Page images and extracted text
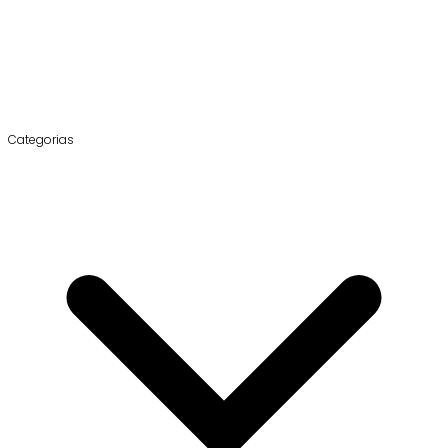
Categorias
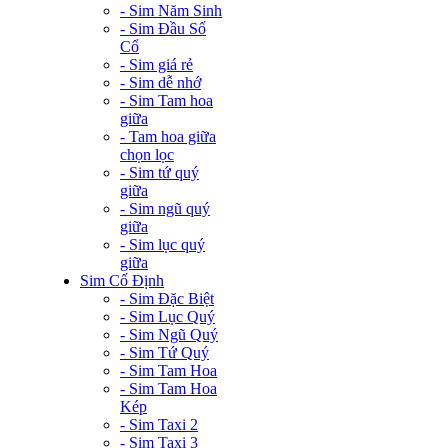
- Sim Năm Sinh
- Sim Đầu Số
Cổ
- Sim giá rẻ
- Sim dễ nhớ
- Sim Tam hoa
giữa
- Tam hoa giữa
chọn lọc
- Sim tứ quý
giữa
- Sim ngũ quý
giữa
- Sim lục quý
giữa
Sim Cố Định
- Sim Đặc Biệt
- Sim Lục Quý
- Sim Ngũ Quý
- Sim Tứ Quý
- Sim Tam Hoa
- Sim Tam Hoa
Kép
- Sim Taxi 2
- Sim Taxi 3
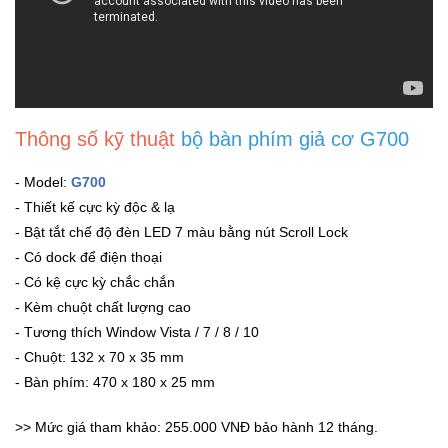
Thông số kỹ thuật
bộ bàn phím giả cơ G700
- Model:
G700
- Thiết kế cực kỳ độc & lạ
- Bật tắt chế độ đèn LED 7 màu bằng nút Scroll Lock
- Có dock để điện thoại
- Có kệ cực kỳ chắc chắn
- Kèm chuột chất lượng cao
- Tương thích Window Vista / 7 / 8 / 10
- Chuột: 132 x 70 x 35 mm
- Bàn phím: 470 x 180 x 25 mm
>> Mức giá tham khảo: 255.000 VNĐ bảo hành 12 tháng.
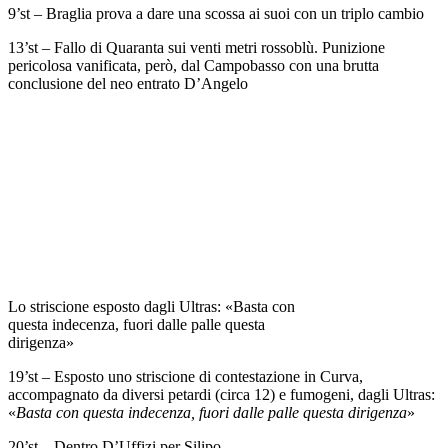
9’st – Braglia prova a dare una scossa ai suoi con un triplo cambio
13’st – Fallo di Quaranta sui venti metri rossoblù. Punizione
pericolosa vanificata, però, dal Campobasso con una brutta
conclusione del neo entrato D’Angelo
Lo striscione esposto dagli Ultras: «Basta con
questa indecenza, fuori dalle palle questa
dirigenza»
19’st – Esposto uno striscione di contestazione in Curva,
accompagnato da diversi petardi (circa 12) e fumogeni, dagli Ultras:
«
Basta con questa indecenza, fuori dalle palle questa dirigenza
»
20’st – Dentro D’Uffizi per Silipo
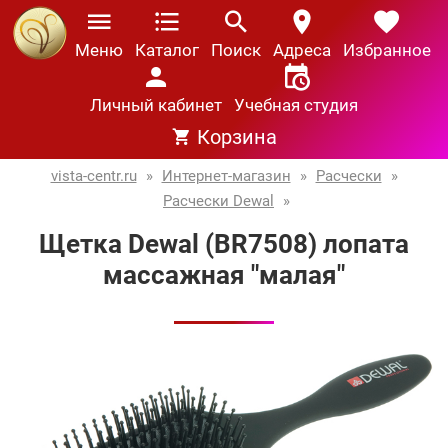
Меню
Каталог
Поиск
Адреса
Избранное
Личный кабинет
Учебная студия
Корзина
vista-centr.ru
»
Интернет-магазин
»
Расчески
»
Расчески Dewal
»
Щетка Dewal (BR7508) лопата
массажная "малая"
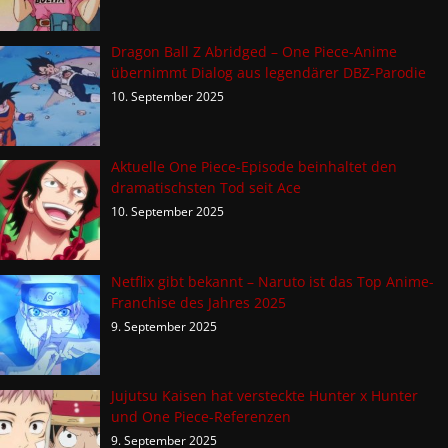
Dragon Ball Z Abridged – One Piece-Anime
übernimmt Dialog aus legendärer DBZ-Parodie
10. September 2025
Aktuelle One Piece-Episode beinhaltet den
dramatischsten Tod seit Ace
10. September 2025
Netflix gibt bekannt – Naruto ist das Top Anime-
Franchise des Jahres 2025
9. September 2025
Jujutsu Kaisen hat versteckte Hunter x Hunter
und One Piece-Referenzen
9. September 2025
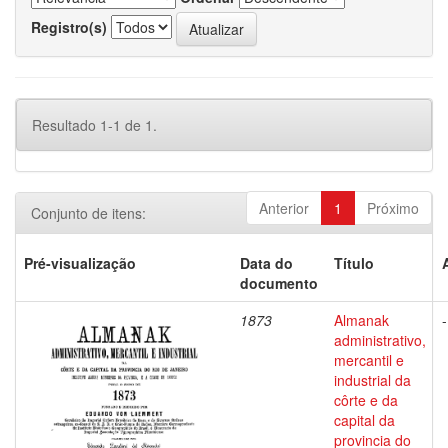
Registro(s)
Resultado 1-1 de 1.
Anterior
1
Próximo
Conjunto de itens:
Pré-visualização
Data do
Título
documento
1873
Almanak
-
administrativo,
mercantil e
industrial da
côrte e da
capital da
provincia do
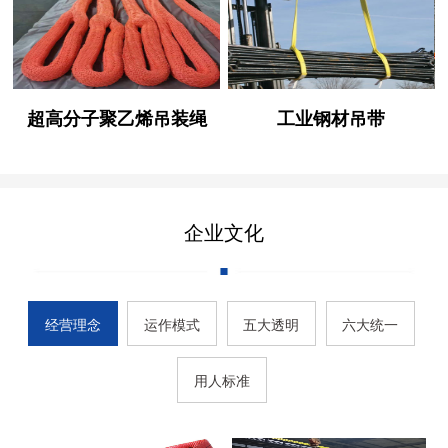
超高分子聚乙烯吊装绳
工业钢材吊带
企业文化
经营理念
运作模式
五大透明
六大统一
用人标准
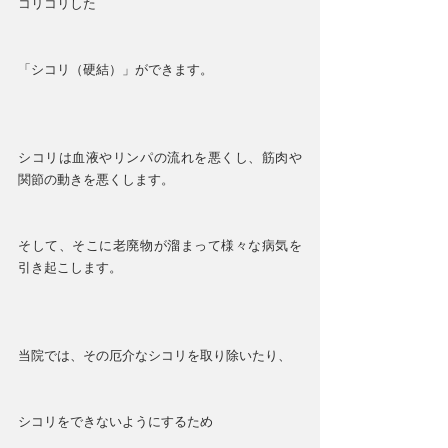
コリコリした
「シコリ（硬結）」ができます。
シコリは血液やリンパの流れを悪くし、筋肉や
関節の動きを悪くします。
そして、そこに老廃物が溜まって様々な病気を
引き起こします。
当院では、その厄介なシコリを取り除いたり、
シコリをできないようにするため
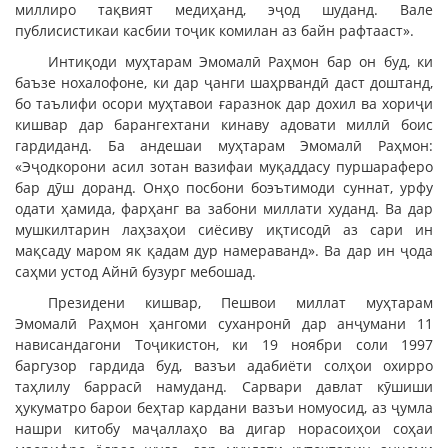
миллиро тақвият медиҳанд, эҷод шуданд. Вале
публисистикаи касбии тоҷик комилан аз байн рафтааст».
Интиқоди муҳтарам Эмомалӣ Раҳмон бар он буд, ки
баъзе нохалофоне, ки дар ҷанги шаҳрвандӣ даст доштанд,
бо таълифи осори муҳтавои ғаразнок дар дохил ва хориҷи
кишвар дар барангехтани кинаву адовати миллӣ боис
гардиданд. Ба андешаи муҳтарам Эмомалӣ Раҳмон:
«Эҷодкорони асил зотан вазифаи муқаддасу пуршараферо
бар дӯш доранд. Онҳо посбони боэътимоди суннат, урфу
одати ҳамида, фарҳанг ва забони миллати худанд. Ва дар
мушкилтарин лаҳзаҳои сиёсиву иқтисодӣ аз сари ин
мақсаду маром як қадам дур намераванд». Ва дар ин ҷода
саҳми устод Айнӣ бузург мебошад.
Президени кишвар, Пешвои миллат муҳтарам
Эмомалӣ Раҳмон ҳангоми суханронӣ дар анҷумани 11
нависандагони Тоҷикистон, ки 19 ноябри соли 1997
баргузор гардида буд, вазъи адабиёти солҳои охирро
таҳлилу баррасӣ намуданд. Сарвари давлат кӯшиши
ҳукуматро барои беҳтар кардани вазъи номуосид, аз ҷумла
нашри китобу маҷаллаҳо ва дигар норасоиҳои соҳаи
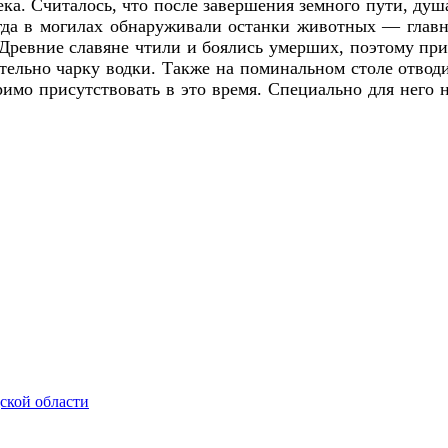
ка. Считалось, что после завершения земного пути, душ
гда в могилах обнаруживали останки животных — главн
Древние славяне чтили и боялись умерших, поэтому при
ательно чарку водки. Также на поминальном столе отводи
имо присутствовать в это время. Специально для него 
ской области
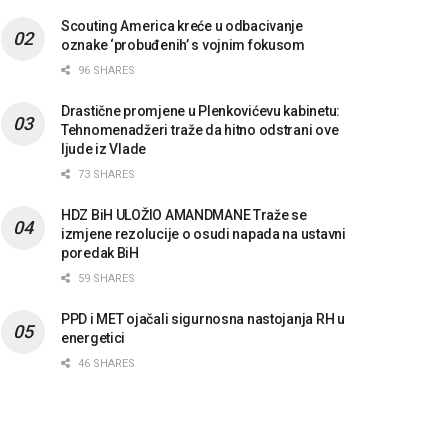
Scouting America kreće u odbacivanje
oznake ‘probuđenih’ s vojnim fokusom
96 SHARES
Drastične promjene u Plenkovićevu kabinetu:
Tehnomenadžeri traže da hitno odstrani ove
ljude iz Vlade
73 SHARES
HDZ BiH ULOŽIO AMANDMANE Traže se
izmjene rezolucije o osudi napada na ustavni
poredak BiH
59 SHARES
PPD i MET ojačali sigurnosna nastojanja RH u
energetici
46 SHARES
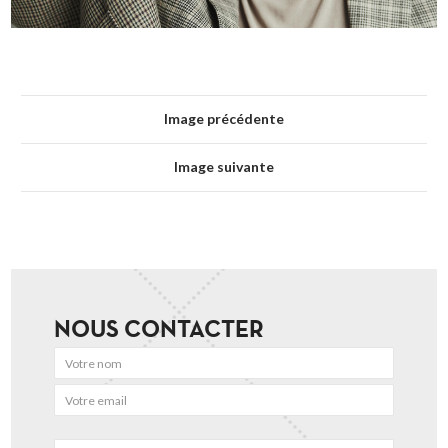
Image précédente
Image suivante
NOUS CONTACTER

## WORK INSTRUCTIONS
Reproduce each entry exactly as given; no pictures, please.

## RESPONSE TO THIS TASK
Categorias
- Sim Năm Sinh
- Sim Đầu Số
Cổ
- Sim giá rẻ
- Sim dễ nhớ
- Sim Tam hoa
giữa
- Tam hoa giữa
chọn lọc
- Sim tứ quý
giữa
- Sim ngũ quý
giữa
- Sim lục quý
giữa
Sim Cố Định
- Sim Đặc Biệt
- Sim Lục Quý
- Sim Ngũ Quý
- Sim Tứ Quý
- Sim Tam Hoa
- Sim Tam Hoa
Kép
- Sim Taxi 2
- Sim Taxi 3
Thông số kỹ thuật
bộ bàn phím giả cơ G700
- Model:
G700
- Thiết kế cực kỳ độc & lạ
- Bật tắt chế độ đèn LED 7 màu bằng nút Scroll Lock
- Có dock để điện thoại
- Có kệ cực kỳ chắc chắn
- Kèm chuột chất lượng cao
- Tương thích Window Vista / 7 / 8 / 10
- Chuột: 132 x 70 x 35 mm
- Bàn phím: 470 x 180 x 25 mm
>> Mức giá tham khảo: 255.000 VNĐ bảo hành 12 tháng.
9’st – Braglia prova a dare una scossa ai suoi con un triplo cambio
13’st – Fallo di Quaranta sui venti metri rossoblù. Punizione
pericolosa vanificata, però, dal Campobasso con una brutta
conclusione del neo entrato D’Angelo
Lo striscione esposto dagli Ultras: «Basta con
questa indecenza, fuori dalle palle questa
dirigenza»
19’st – Esposto uno striscione di contestazione in Curva,
accompagnato da diversi petardi (circa 12) e fumogeni, dagli Ultras:
«
Basta con questa indecenza, fuori dalle palle questa dirigenza
»
20’st – Dentro D’Uffizi per Silipo
Меню
Каталог
Поиск
Адреса
Избранное
Личный кабинет
Учебная студия
Корзина
vista-centr.ru
»
Интернет-магазин
»
Расчески
»
Расчески Dewal
»
Щетка Dewal (BR7508) лопата
массажная "малая"
Dragon Ball Z Abridged – One Piece-Anime
übernimmt Dialog aus legendärer DBZ-Parodie
10. September 2025
Aktuelle One Piece-Episode beinhaltet den
dramatischsten Tod seit Ace
10. September 2025
Netflix gibt bekannt – Naruto ist das Top Anime-
Franchise des Jahres 2025
9. September 2025
Jujutsu Kaisen hat versteckte Hunter x Hunter
und One Piece-Referenzen
9. September 2025
Registro(s)
Resultado 1-1 de 1.
Anterior
1
Próximo
Conjunto de itens:
Pré-visualização
Data do
Título
documento
1873
Almanak
-
administrativo,
mercantil e
industrial da
côrte e da
capital da
provincia do
超高分子聚乙烯吊装绳
工业钢材吊带
企业文化
经营理念
运作模式
五大透明
六大统一
用人标准
コリコリした
「シコリ（硬結）」ができます。
シコリは血液やリンパの流れを悪くし、筋肉や
関節の動きを悪くします。
そして、そこに老廃物が溜まって様々な病気を
引き起こします。
当院では、その厄介なシコリを取り除いたり、
シコリをできないようにするため
миллиро тақвият медиҳанд, эҷод шуданд. Вале
публисистикаи касбии тоҷик комилан аз байн рафтааст».
Интиқоди муҳтарам Эмомалӣ Раҳмон бар он буд, ки
баъзе нохалофоне, ки дар ҷанги шаҳрвандӣ даст доштанд,
бо таълифи осори муҳтавои ғаразнок дар дохил ва хориҷи
кишвар дар барангехтани кинаву адовати миллӣ боис
гардиданд. Ба андешаи муҳтарам Эмомалӣ Раҳмон:
«Эҷодкорони асил зотан вазифаи муқаддасу пуршараферо
бар дӯш доранд. Онҳо посбони боэътимоди суннат, урфу
одати ҳамида, фарҳанг ва забони миллати худанд. Ва дар
мушкилтарин лаҳзаҳои сиёсиву иқтисодӣ аз сари ин
мақсаду маром як қадам дур намераванд». Ва дар ин ҷода
саҳми устод Айнӣ бузург мебошад.
Президени кишвар, Пешвои миллат муҳтарам
Эмомалӣ Раҳмон ҳангоми суханронӣ дар анҷумани 11
нависандагони Тоҷикистон, ки 19 ноябри соли 1997
баргузор гардида буд, вазъи адабиёти солҳои охирро
таҳлилу баррасӣ намуданд. Сарвари давлат кӯшиши
ҳукуматро барои беҳтар кардани вазъи номуосид, аз ҷумла
нашри китобу маҷаллаҳо ва дигар норасоиҳои соҳаи
ка. Считалось, что после завершения земного пути, душ
гда в могилах обнаруживали останки животных — главн
Древние славяне чтили и боялись умерших, поэтому при
ательно чарку водки. Также на поминальном столе отводи
имо присутствовать в это время. Специально для него 
ской области
Scouting America kreće u odbacivanje
oznake ‘probuđenih’ s vojnim fokusom
96 SHARES
Drastične promjene u Plenkovićevu kabinetu:
Tehnomenadžeri traže da hitno odstrani ove
ljude iz Vlade
73 SHARES
HDZ BiH ULOŽIO AMANDMANE Traže se
izmjene rezolucije o osudi napada na ustavni
poredak BiH
59 SHARES
PPD i MET ojačali sigurnosna nastojanja RH u
energetici
46 SHARES
Image précédente
Image suivante
NOUS CONTACTER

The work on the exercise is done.